Rückblickend fasste Kurt Diederich die Zeit bis zum Kriegsende so zusammen: „In Köln war alles viel schlimmer geworden. Tag und Nacht gab es Alarm. Oft mehrmals rund um die Uhr. Die Schillerschule war ein Trümmerhaufen, und ich kam als Gastschüler in das Friedrich-Wilhelm-Gymnasium nach Ehrenfeld in die Gravenreuthstraße. Hier wurden wir dann Stammgäste im Hochbunker Körnerstraße. Als es hier hieß, ab in ein KLV-Lager, musste ich in die Schule in der Lotharstraße nach Sülz. Der zuständige Hochbunker war nicht weit. Dann brach alles zusammen, und nach einem der schwersten Angriffe im Oktober 1944 flüchteten wir per Anhalter nach Solingen-Höhscheid in eine freie Wohnung entfernter Verwandter. Hier war noch keine Bombe gefallen. Drei Tage nach unserer Ankunft war Solingen zwei so genannten ‚Vernichtungsangriffen’ ausgeliefert - und das am helllichten Tag. Ich stand auf der Straße und sah, wie die abgeworfenen Bomben über der einige Kilometer entfernten Stadt im Sonnenlicht wie Funken aussahen. Hier erlebte ich dann auch die Ankunft unserer Feinde, es war dann der letzte große Moment einer Kriegsangst vor dem Unbekannten.“

Eine Episode verfolgte Kurt Diederich bis ans Lebensende, zumindest erinnerte er sie sehr plastisch: „Ich befand mich vor unserem Haus, als ein für mich damals alter Mann in langem schwarzen Mantel und einem Koffer stehen blieb und mich nach dem Weg fragte. Er wollte zum Kämpchensweg oder jedenfalls in diese Gegend. Da man einen alten Mann keinen Koffer schleppen ließ, bot ich mich an, ihn zu begleiten und trug ihm seinen Koffer. Er erzählte mir dann auf diesem gemeinsamen Weg, dass man tags vorher seine Frau abgeholt hätte, und er sich heute in der erwähnten Gegend melden müsse. Als wir dann den Kämpchensweg erreichten, auf dessen nicht bebauter Seite der Grüngürtel begann, sah ich in nicht weiter Entfernung auf einem der ins Grüne führenden Wege Uniformierte stehen. Auch der alte Mann hatte sie ausgemacht und bat mich, nun zurückzugehen, nachdem er sich sehr für meine Hilfe bedankt hatte. Mir war damals überhaupt nicht bewusst, was ich da erlebt hatte.“ – Der ahnungslose „Pimpf“ Kurt Diederich hatte einem vermutlich kurz vor der Deportation stehendem Kölner Juden den Koffer bis zum Lager am Müngersdorfer Fort V getragen!

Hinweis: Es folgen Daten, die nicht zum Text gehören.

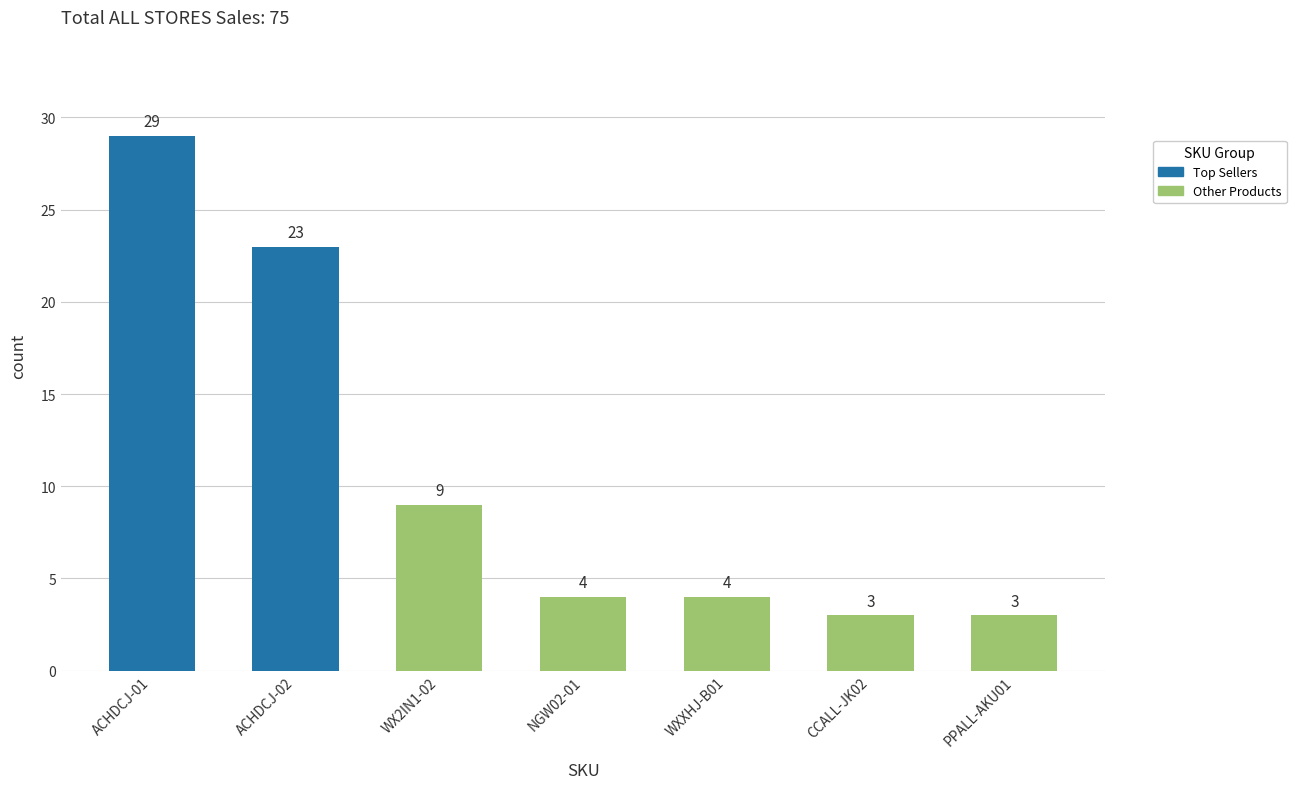

Reading left to right, extract all data points from this chart.

ACHDCJ-01=29	ACHDCJ-02=23	WX2IN1-02=9	NGW02-01=4	WXXHJ-B01=4	CCALL-JK02=3	PPALL-AKU01=3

Alle Mitglieder der Familie Diederich überlebten den Krieg und fanden alsbald wieder zusammen. Kurt wurde später ein erfolgreicher Unternehmer und baute in Köln eine Immobilienverwaltungsfirma auf. Er starb überraschend im Jahr 2003. Posthum sei ihm hier für seine Kooperation und stete Hilfsbereitschaft gedankt.

Die Briefe stellte er damals zur Reproduktion zur Verfügung. Das geschah zeittypisch durch einfache schwarz-weiß-Kopien. Aufgrund seines überraschenden Todes waren seine Briefe später nicht mehr zugänglich, um sie zu scannen. Daher können hier neben der Transkription lediglich die Fotokopien präsentiert werden. Sie werden im NS-Dokumentationszentrum im Bestand „KLV“ aufbewahrt.